We visualize the video game industry’s inflation-adjusted revenues every year, from its humble beginnings in 1970 to the media juggernaut it is now, worth more than $180 billion of revenue in 2022.
From an industry that was nearly wiped out by a market crash, to the highest-earning media sector today, video games have had a tumultuous journey. As medium has evolved, so too have the consumer preferences for different gaming platforms. Which formats led the overall industry’s revenue growth through the years?
Arcades, Home Consoles, Handheld Gaming
The history of mass-market consumer-oriented video games starts with Atari. The company that released Computer Space (1971) and Pong (1972) on coin-operated arcade machines took the market by storm, spawning a series of competitors, earning an estimated $35-40 per day, and selling nearly 8,000 units in two years.
For an industry that barely existed until a couple years prior, those numbers spurred the inception of video games as a legitimate (and profitable) form of entertainment.
Within just seven years, thanks to the proliferation of arcade games, the video game industry generated more revenue than the American box office and music industry put together.

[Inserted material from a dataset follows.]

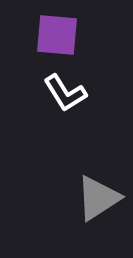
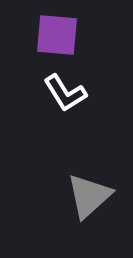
gray triangle: moved 9 px left, 2 px up; rotated 9 degrees counterclockwise
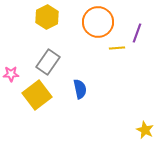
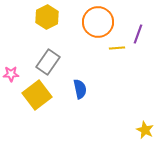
purple line: moved 1 px right, 1 px down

Then, in the 1980s, a once little-known playing card company in Japan released one of the best-selling video game franchises ever, Super Mario Bros on their home console the Nintendo Entertainment System (NES). A few years later, at the cusp of the ’90s, Nintendo released the iconic Game Boy on which enthusiasts could play Tetris—a popular arcade game—from the comfort of their bed, cementing video games’ place in consumers’ homes.